Até no doping, em vez do combate comum, conjunto, à batota no desporto, destinada em primeiro lugar a preservar a saúde dos atletas e em segundo lugar a defender a verdade desportiva, o que assistimos é à confrontação global, sistemática. Nessa guerra, caiu agora que nem uma bomba a reportagem da Reuters que obrigou a WADA (Agência Mundial Anti-Dopagem) a emitir, a 7 de Agosto, um comunicado onde nos informa que os EUA competiram anos a fio com atletas reconhecidamente dopados, através de um sistema montado pela Agência Anti-doping dos EUA (USADA), que escondia os resultados positivos desses atletas a troco da sua cooperação na denúncia de outros casos.

Ora se este sistemático recurso à delação, à denúncia e a denunciantes que escapam impunes é um mecanismo discutível de justiça, no que respeita ao doping, este é um comportamento claramente ilegal, que viola todas as regras da WADA, que coloca a USADA a mentir à WADA, a esconder resultados que estava obrigada a divulgar.
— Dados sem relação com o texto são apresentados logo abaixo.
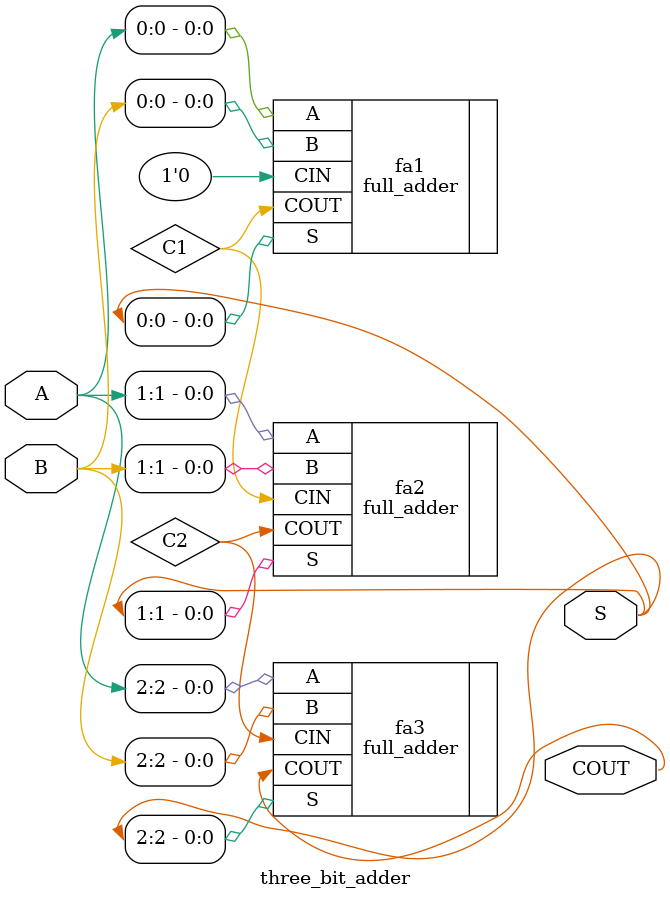
<source format=v>
`timescale 1ns / 1ps


module three_bit_adder(
    input [2:0] A,
    input [2:0] B,
    output [2:0] S,
    output COUT
    );
    
    wire C1, C2;
    
    full_adder fa1(.A(A[0]), .B(B[0]), .CIN(1'b0), .S(S[0]), .COUT(C1));
    full_adder fa2(.A(A[1]), .B(B[1]), .CIN(C1), .S(S[1]), .COUT(C2));
    full_adder fa3(.A(A[2]), .B(B[2]), .CIN(C2), .S(S[2]), .COUT(COUT));
    
endmodule

</source>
E se é grave que a USADA tenha este comportamento, que dizer da WADA que agora assume que o tinha descoberta em 2021, e calou essa descoberta, limitando-se a exigir que a prática fosse terminada.

«Dentro do Código há uma provisão que permite que um atleta que colabore de forma substancial possa subsequentemente solicitar uma redução do seu período de suspensão. No entanto, há um processo claro para isso, que não envolve permitir que aqueles que fizeram batota continuem a competir enquanto podem recolher ou não provas contra outros atletas e enquanto podem continuar a beneficiar das melhorias provocadas pelas substâncias consumidas. Quando a WADA descobriu esta prática não conforme em 2021, muito anos depois dela se ter iniciado, instruiu imediatamente a USADA a desistir dela. WADA tem agora conhecimento de três casos de atletas que cometeram sérias violações às regras anti-dopagem que continuaram a competir durante anos enquanto actuaram como agentes infiltrados da USADA, sem qualquer notificação à WADA e sem que qualquer provisão do próprio Código da WASA permita essa prática.» Comunicado da Agência Mundial Anti-Dopagem, 7 de Agosto 2024

Ora se a USADA conseguiu desenvolver este tipo de encobrimento durante anos, ao mesmo tempo que acusava o mundo inteiro de práticas de dopagem, que garantias se pode ter de que outros casos não tenham sido perdoados, à luz desta «excepcionalidade» norte-americana que lhes permite ditar umas regras para os outros e outras para si mesmo? Também no combate ao doping.

Quando se sabe que antes da desculpa da guerra, a exclusão da Rússia das competições internacionais foi ditada por violações graves da sua Agência anti-dopagem face às regras da WADA, que esperar face à agora reconhecida violação sistemática das mesmas pela USADA, com o silêncio da WADA? Nada, claro. Não é? Porque isto está tudo infectado.

Indiferentes a tudo isto, os atletas que ainda podem competir nos Jogos vão fazendo a festa. E nós com eles. A esmagadora maioria de forma limpa, mesmo daqueles que conseguem resultados extraordinários: o sublime, o único, também faz parte da espécie humana.